##### Data excerpts

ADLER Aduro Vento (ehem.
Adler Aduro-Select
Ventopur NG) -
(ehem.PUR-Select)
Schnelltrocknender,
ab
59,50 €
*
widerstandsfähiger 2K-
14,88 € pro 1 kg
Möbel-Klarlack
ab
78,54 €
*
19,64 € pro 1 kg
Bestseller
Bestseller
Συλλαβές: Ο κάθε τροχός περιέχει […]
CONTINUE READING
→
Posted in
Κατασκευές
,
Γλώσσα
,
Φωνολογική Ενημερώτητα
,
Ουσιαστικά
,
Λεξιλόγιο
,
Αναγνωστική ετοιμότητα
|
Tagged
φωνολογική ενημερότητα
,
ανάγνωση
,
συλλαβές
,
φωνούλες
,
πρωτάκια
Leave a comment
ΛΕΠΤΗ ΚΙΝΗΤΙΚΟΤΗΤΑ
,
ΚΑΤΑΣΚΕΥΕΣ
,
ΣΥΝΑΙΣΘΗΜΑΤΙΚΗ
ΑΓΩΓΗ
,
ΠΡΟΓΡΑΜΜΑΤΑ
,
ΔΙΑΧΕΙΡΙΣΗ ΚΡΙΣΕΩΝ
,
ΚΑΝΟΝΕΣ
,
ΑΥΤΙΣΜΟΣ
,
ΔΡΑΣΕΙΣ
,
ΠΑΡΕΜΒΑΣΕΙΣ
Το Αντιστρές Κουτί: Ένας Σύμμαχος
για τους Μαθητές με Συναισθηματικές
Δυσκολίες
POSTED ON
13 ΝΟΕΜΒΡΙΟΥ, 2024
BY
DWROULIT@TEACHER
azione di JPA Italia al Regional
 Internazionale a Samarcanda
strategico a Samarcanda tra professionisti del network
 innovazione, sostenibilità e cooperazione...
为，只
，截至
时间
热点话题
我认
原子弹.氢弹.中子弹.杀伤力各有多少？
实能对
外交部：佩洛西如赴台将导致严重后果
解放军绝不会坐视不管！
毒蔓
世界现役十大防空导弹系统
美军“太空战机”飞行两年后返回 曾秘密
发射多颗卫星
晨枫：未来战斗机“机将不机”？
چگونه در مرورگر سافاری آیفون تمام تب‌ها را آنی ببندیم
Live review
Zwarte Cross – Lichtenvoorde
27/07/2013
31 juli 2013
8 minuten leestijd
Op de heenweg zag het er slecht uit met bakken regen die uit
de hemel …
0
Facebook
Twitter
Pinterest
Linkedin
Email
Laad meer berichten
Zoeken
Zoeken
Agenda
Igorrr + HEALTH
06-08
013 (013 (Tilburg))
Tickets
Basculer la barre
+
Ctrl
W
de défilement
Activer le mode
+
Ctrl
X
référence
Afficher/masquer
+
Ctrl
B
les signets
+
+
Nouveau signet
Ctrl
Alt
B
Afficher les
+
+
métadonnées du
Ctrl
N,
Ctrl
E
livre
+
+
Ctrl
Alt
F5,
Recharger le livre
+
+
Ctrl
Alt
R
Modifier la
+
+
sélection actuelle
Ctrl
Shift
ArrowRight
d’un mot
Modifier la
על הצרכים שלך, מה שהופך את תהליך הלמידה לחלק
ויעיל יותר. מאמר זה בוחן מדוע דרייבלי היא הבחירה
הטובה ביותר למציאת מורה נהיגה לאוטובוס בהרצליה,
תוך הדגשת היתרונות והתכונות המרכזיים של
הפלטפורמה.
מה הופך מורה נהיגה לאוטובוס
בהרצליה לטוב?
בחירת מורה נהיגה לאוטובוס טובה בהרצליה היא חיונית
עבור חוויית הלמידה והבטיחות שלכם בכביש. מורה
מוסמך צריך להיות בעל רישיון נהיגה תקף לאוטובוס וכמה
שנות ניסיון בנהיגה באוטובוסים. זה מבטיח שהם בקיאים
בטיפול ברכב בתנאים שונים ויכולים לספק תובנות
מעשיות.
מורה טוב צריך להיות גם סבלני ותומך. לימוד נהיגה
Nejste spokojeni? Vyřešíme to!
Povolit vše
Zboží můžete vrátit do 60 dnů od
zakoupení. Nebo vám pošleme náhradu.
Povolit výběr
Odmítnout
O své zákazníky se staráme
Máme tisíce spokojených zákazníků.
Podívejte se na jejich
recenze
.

##########

To-do item:
Your task is to return each line of the data above that contains the string "הלמידה".

Solution to the problem:
על הצרכים שלך, מה שהופך את תהליך הלמידה לחלק
עבור חוויית הלמידה והבטיחות שלכם בכביש. מורה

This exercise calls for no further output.